3. Zwar standen die Politik und das Recht, die Medizin und die Ökonomie Pate bei der Gründung des Zentrums. Der Ursprung des „Projekts NADESHDA“ gründet jedoch in einer Idee: der Idee der Versöhnung. Mit der deutsch-belarussischen Partnerschaft verbindet sich die Hoffnung, aus einem Teil der unheilvollen Verstrickung in die europäische Gewalt- und Leidensgeschichte des 20. Jahrhunderts herauszutreten. Versöhnung so verstanden heißt, einen von der Hypothek der Vergangenheit entlasteten Neubeginn durch gemeinsame Praxis zu initiieren. Dies ist ganz wörtlich gemeint. So gab es nicht nur eine Fülle von Arbeitseinsätzen deutscher Handwerker zwischen siebzehn und siebzig, vermittelt insbesondere durch die Männerarbeit der Evangelischen Kirche von Westfalen; auch die Vielzahl an Seminaren und Besuchen von Experten und Expertinnen der Medizin, Pädagogik, Psychologie, der Bau- und Elektrotechnik, der Verpflegungs- und Sanitärbranche spricht für das integrierte Konzept. Als zentraler „Wissensmakler“ wirkte dabei der „Verein Leben nach Tschernobyl“.

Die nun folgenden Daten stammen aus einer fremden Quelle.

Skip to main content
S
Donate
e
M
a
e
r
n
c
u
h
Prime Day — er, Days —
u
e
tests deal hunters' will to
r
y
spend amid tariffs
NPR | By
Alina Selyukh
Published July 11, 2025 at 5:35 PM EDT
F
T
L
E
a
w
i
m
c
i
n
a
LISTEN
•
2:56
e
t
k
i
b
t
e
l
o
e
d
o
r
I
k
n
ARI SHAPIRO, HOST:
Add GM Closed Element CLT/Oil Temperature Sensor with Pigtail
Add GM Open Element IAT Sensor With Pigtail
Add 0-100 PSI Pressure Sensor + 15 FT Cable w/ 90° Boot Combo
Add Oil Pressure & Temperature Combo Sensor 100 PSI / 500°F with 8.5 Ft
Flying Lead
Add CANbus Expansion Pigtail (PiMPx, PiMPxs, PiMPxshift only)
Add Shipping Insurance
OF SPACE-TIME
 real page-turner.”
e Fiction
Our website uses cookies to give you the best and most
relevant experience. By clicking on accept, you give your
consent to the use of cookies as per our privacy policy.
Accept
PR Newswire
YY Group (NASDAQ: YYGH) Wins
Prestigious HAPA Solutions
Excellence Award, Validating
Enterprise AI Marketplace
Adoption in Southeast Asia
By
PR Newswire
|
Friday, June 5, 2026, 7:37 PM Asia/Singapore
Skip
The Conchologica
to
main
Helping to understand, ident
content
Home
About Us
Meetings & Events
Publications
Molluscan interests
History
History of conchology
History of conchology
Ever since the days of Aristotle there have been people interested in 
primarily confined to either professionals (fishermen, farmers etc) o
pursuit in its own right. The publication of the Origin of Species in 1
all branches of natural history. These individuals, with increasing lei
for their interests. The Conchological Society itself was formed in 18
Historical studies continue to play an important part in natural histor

Dritte Erfolgsquelle ist insofern die Fähigkeit des Zentrums, Wissens-, Spenden- und vor allem Freundschaftsakquise miteinander zu verflechten und ein europaweites Netz an Kontakten- und Freundschaften geknüpft zu haben. Dies hat wesentlich dazu beigetragen, dem Zentrum trotz vielfältiger widriger politischer Rahmenbedingungen seine programma­tische Selbstständigkeit, seine politisch-zivilgesellschaftliche Reputation und seine eigen­ständige Entwicklungs- und Zukunftsperspektive zu bewahren: zum Wohle der rund 46.000 Kinder, die schon dort waren, und derjenigen, die noch kommen werden.